Quatrième point : les peuples indigènes sont les gardiens de la terre. Selon le World Resources Intitute (WRI), la moitié des terres de la planète sont sous la garde des indigènes, pour le bénéfice de tous car 2,5 milliards d’humains vivent à proximité. Il convient de le croire sur parole, même si l’on ne visualise pas bien. Cela passe par le droit et la politique. Au Suriname, les Indigènes se sont déclarés propriétaires de 7,2 millions d’hectares (72 mille km2, deux fois et demie la Belgique) pour s’en faire les protecteurs : le gouvernement a enregistré. Mais l’action peut aussi être mentale, quasi religieuse. A Davos en 2023, le chef Fawn Sharp, président du congrès national des Indiens d’Amérique a dit : « La chose la plus importante que le monde peut apprendre des Autochtones américains est notre connexion spirituelle avec nos territoires, notre connexion spirituelle avec notre créateur. »

 

Sous l’égide de l’ONU, propager la sagesse

Cinquième et dernier point, agir pour le climat. Selon le forum du savoir intégré des indigènes, les peuples autochtones réduisent les émissions de carbone en suivant simplement leurs modes de culture traditionnels. Par exemple, en reprenant des brûlis maîtrisés, les indigènes du Nord de l’Australie ont divisé par deux les émissions de carbones engendrées par les incendies involontaires et non maîtrisés. En février 2023, les Indigènes de tous les pays se sont réunis au forum des peuples indigènes pour trouver les bons moyens de répandre leurs savoirs et promouvoir leurs façons de vivre et de cultiver – pour un monde durable. Et aussi pour que les gouvernements les incluent dans le cycle de discussions et de décisions contre le changement de climat.

 

Démystifions une imposture facile

De ce petit tour d’horizon, on voit se dégager un point capital, outre la définition fantaisiste des « peuples indigènes », et le caractère invérifiable des données statistiques fournies, c’est l’utilité politique de ces peuples indigènes. Admettons pour vrai que ces damnés de la terre forment cinq pour cent de sa population et « possèdent » entre 22 et 33 % de son territoire (la différence n’est pas mince entre ces différentes données d’un même papier), admettons qu’ils en gardent « la moitié » : un enfant de cinq ans voit que les Etats, et les institutions internationales et supranationales, ont confié à une petite minorité une part exorbitantes des ressources naturelles de la planète, en particulier des grandes forêts et des mammifères menacés.

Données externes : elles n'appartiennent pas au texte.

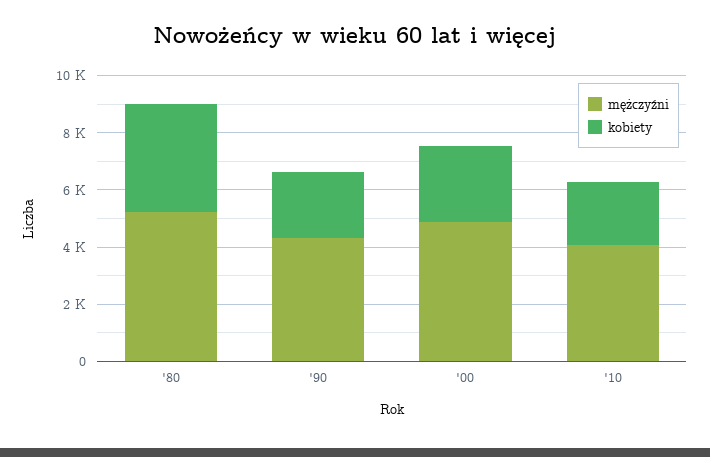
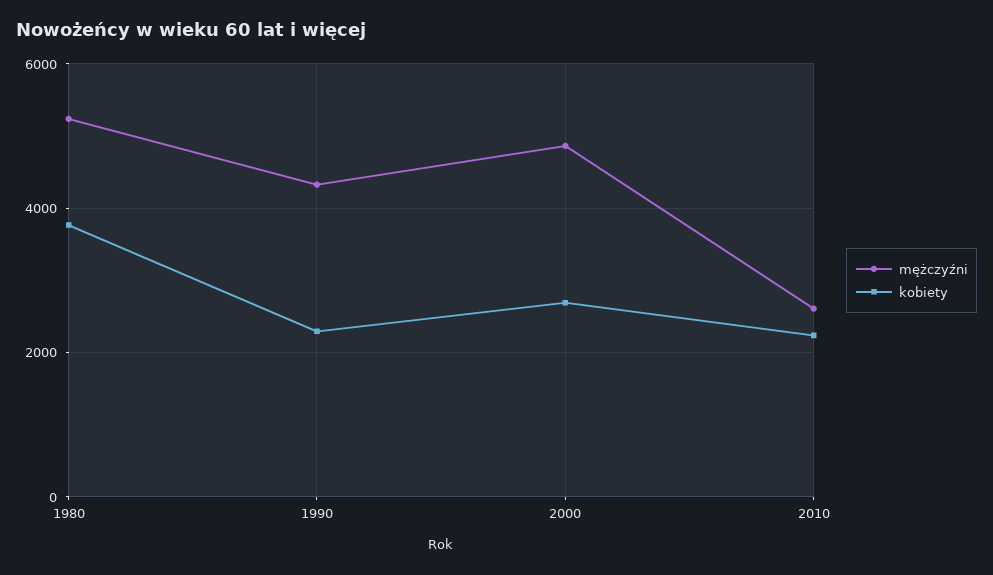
  {
    "mężczyźni": {
      "'80": 5200,
      "'90": 4400,
      "'00": 4800,
-     "'10": 4000
+     "'10": 2600
    },
    "kobiety": {
      "'80": 3800,
      "'90": 2200,
      "'00": 2600,
      "'10": 2200
    }
  }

Si donc les résultats de ces peuples apparaissent si flatteurs en matière de biodiversité et de « défense de l’environnement », c’est en raison de cette situation de départ, sans qu’il soit besoin d’y chercher quelque capacité particulière.

 

Le bon sauvage idiot utile de la révolution

De même la prétention des « experts » d’assurer l’alimentation de l’humanité grâce aux compétences des peuples indigènes provoquerait le fou-rire si elle n’était si dramatiquement mensongère : quand on songe à ce qu’il a fallu de révolutions agricoles pour tenir la planète un peu au-dessus du seuil des disettes, quand on se souvient qu’encore en 1974 une famine décima le Bengladesh, c’est vraiment indécent. Mais les « experts » en déclarations fantaisistes et en mythes politiques qui pullulent à l’ONU et au Forum de Davos n’en ont cure, comme ils ne se soucient pas non plus des peuples indigènes. S’ils ont trouvé leur nouveau bon sauvage et l’instituent comiquement professeur de nouvelle civilisation, de développement durable et de solidarité mondiale, c’est pour faire leur révolution mondialiste. Les peuples indigènes sont un artifice de rhétorique et en quelque sorte les idiots utiles de la révolution.